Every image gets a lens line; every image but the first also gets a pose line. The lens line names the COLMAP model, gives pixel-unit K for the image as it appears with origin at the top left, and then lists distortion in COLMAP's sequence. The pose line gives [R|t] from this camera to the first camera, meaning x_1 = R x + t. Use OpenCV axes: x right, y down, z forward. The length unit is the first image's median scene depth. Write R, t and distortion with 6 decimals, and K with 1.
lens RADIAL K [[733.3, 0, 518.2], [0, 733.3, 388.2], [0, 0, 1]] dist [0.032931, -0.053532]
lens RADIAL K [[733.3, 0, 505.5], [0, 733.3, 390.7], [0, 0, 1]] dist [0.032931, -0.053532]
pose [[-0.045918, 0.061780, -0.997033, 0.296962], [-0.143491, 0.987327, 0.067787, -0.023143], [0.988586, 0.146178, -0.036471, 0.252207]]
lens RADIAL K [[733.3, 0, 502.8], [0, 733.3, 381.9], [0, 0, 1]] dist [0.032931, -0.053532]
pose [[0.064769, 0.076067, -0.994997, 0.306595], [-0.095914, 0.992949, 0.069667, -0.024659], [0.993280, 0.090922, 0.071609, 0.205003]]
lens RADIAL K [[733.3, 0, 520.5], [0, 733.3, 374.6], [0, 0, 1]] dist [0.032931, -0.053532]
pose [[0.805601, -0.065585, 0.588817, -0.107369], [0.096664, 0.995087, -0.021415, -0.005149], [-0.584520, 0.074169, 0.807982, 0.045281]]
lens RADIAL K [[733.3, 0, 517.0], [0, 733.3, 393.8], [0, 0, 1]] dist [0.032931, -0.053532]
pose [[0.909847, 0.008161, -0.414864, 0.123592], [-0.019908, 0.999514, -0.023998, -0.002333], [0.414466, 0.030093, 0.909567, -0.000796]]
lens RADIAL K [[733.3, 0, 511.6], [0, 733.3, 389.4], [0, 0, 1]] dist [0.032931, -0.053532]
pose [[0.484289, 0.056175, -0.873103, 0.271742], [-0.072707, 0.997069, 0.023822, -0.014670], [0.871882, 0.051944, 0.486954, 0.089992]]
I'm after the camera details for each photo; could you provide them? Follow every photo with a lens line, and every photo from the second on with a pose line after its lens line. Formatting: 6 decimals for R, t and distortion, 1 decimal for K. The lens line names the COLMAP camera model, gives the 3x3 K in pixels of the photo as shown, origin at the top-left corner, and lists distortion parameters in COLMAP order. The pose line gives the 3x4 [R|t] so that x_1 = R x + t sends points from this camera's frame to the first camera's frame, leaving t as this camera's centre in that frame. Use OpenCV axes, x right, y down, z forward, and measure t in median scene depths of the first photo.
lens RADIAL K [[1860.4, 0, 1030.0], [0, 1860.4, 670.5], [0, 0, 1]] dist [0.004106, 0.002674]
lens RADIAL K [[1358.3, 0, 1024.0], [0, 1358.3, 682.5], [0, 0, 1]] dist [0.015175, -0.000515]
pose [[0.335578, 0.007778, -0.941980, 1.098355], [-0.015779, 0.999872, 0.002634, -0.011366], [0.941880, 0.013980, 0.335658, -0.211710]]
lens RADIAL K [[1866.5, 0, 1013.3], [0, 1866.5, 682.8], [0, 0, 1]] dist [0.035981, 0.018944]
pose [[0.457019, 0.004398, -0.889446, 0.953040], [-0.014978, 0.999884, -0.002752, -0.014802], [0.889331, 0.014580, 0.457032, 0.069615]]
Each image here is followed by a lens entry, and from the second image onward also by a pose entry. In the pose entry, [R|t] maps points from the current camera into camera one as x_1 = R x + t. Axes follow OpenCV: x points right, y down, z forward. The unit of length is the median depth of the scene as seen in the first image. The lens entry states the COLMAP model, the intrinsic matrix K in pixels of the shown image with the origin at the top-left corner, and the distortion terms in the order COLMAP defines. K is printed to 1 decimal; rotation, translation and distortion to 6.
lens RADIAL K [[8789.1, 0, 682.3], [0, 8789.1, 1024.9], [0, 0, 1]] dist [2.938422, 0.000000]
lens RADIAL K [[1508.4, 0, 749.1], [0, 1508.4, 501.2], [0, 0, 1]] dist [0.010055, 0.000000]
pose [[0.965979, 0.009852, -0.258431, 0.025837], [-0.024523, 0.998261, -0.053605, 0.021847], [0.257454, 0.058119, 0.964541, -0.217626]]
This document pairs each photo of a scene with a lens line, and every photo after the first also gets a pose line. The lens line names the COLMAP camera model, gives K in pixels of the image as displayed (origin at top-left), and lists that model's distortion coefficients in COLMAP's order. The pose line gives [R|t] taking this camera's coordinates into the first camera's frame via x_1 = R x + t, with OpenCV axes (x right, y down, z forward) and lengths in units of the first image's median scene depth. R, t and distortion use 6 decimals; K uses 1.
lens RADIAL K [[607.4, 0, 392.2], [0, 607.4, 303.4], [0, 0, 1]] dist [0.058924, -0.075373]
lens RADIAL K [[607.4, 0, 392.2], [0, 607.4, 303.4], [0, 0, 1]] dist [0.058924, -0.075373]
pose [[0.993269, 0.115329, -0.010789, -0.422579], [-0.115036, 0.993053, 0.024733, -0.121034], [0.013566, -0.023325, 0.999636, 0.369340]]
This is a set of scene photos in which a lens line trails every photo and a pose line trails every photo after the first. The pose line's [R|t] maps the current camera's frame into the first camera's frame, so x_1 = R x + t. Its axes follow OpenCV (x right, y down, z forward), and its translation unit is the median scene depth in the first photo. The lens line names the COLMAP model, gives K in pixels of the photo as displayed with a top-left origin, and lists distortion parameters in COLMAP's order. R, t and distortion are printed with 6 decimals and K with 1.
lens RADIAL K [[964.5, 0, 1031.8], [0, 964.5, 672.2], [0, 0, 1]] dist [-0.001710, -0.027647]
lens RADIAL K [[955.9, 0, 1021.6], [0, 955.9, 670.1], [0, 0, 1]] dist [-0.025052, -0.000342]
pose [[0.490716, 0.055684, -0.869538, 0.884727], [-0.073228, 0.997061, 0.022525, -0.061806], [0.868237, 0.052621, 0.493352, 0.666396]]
***
Restate the entries above word for word.

COMPLETED EXERCISE:
Every image gets a lens line; every image but the first also gets a pose line. The lens line names the COLMAP model, gives pixel-unit K for the image as it appears with origin at the top left, and then lists distortion in COLMAP's sequence. The pose line gives [R|t] from this camera to the first camera, meaning x_1 = R x + t. Use OpenCV axes: x right, y down, z forward. The length unit is the first image's median scene depth. Write R, t and distortion with 6 decimals, and K with 1.
lens RADIAL K [[733.3, 0, 518.2], [0, 733.3, 388.2], [0, 0, 1]] dist [0.032931, -0.053532]
lens RADIAL K [[733.3, 0, 505.5], [0, 733.3, 390.7], [0, 0, 1]] dist [0.032931, -0.053532]
pose [[-0.045918, 0.061780, -0.997033, 0.296962], [-0.143491, 0.987327, 0.067787, -0.023143], [0.988586, 0.146178, -0.036471, 0.252207]]
lens RADIAL K [[733.3, 0, 502.8], [0, 733.3, 381.9], [0, 0, 1]] dist [0.032931, -0.053532]
pose [[0.064769, 0.076067, -0.994997, 0.306595], [-0.095914, 0.992949, 0.069667, -0.024659], [0.993280, 0.090922, 0.071609, 0.205003]]
lens RADIAL K [[733.3, 0, 520.5], [0, 733.3, 374.6], [0, 0, 1]] dist [0.032931, -0.053532]
pose [[0.805601, -0.065585, 0.588817, -0.107369], [0.096664, 0.995087, -0.021415, -0.005149], [-0.584520, 0.074169, 0.807982, 0.045281]]
lens RADIAL K [[733.3, 0, 517.0], [0, 733.3, 393.8], [0, 0, 1]] dist [0.032931, -0.053532]
pose [[0.909847, 0.008161, -0.414864, 0.123592], [-0.019908, 0.999514, -0.023998, -0.002333], [0.414466, 0.030093, 0.909567, -0.000796]]
lens RADIAL K [[733.3, 0, 511.6], [0, 733.3, 389.4], [0, 0, 1]] dist [0.032931, -0.053532]
pose [[0.484289, 0.056175, -0.873103, 0.271742], [-0.072707, 0.997069, 0.023822, -0.014670], [0.871882, 0.051944, 0.486954, 0.089992]]
I'm after the camera details for each photo; could you provide them? Follow every photo with a lens line, and every photo from the second on with a pose line after its lens line. Formatting: 6 decimals for R, t and distortion, 1 decimal for K. The lens line names the COLMAP camera model, gives the 3x3 K in pixels of the photo as shown, origin at the top-left corner, and lists distortion parameters in COLMAP order. The pose line gives the 3x4 [R|t] so that x_1 = R x + t sends points from this camera's frame to the first camera's frame, leaving t as this camera's centre in that frame. Use OpenCV axes, x right, y down, z forward, and measure t in median scene depths of the first photo.
lens RADIAL K [[1860.4, 0, 1030.0], [0, 1860.4, 670.5], [0, 0, 1]] dist [0.004106, 0.002674]
lens RADIAL K [[1358.3, 0, 1024.0], [0, 1358.3, 682.5], [0, 0, 1]] dist [0.015175, -0.000515]
pose [[0.335578, 0.007778, -0.941980, 1.098355], [-0.015779, 0.999872, 0.002634, -0.011366], [0.941880, 0.013980, 0.335658, -0.211710]]
lens RADIAL K [[1866.5, 0, 1013.3], [0, 1866.5, 682.8], [0, 0, 1]] dist [0.035981, 0.018944]
pose [[0.457019, 0.004398, -0.889446, 0.953040], [-0.014978, 0.999884, -0.002752, -0.014802], [0.889331, 0.014580, 0.457032, 0.069615]]
Each image here is followed by a lens entry, and from the second image onward also by a pose entry. In the pose entry, [R|t] maps points from the current camera into camera one as x_1 = R x + t. Axes follow OpenCV: x points right, y down, z forward. The unit of length is the median depth of the scene as seen in the first image. The lens entry states the COLMAP model, the intrinsic matrix K in pixels of the shown image with the origin at the top-left corner, and the distortion terms in the order COLMAP defines. K is printed to 1 decimal; rotation, translation and distortion to 6.
lens RADIAL K [[8789.1, 0, 682.3], [0, 8789.1, 1024.9], [0, 0, 1]] dist [2.938422, 0.000000]
lens RADIAL K [[1508.4, 0, 749.1], [0, 1508.4, 501.2], [0, 0, 1]] dist [0.010055, 0.000000]
pose [[0.965979, 0.009852, -0.258431, 0.025837], [-0.024523, 0.998261, -0.053605, 0.021847], [0.257454, 0.058119, 0.964541, -0.217626]]
This document pairs each photo of a scene with a lens line, and every photo after the first also gets a pose line. The lens line names the COLMAP camera model, gives K in pixels of the image as displayed (origin at top-left), and lists that model's distortion coefficients in COLMAP's order. The pose line gives [R|t] taking this camera's coordinates into the first camera's frame via x_1 = R x + t, with OpenCV axes (x right, y down, z forward) and lengths in units of the first image's median scene depth. R, t and distortion use 6 decimals; K uses 1.
lens RADIAL K [[607.4, 0, 392.2], [0, 607.4, 303.4], [0, 0, 1]] dist [0.058924, -0.075373]
lens RADIAL K [[607.4, 0, 392.2], [0, 607.4, 303.4], [0, 0, 1]] dist [0.058924, -0.075373]
pose [[0.993269, 0.115329, -0.010789, -0.422579], [-0.115036, 0.993053, 0.024733, -0.121034], [0.013566, -0.023325, 0.999636, 0.369340]]
This is a set of scene photos in which a lens line trails every photo and a pose line trails every photo after the first. The pose line's [R|t] maps the current camera's frame into the first camera's frame, so x_1 = R x + t. Its axes follow OpenCV (x right, y down, z forward), and its translation unit is the median scene depth in the first photo. The lens line names the COLMAP model, gives K in pixels of the photo as displayed with a top-left origin, and lists distortion parameters in COLMAP's order. R, t and distortion are printed with 6 decimals and K with 1.
lens RADIAL K [[964.5, 0, 1031.8], [0, 964.5, 672.2], [0, 0, 1]] dist [-0.001710, -0.027647]
lens RADIAL K [[955.9, 0, 1021.6], [0, 955.9, 670.1], [0, 0, 1]] dist [-0.025052, -0.000342]
pose [[0.490716, 0.055684, -0.869538, 0.884727], [-0.073228, 0.997061, 0.022525, -0.061806], [0.868237, 0.052621, 0.493352, 0.666396]]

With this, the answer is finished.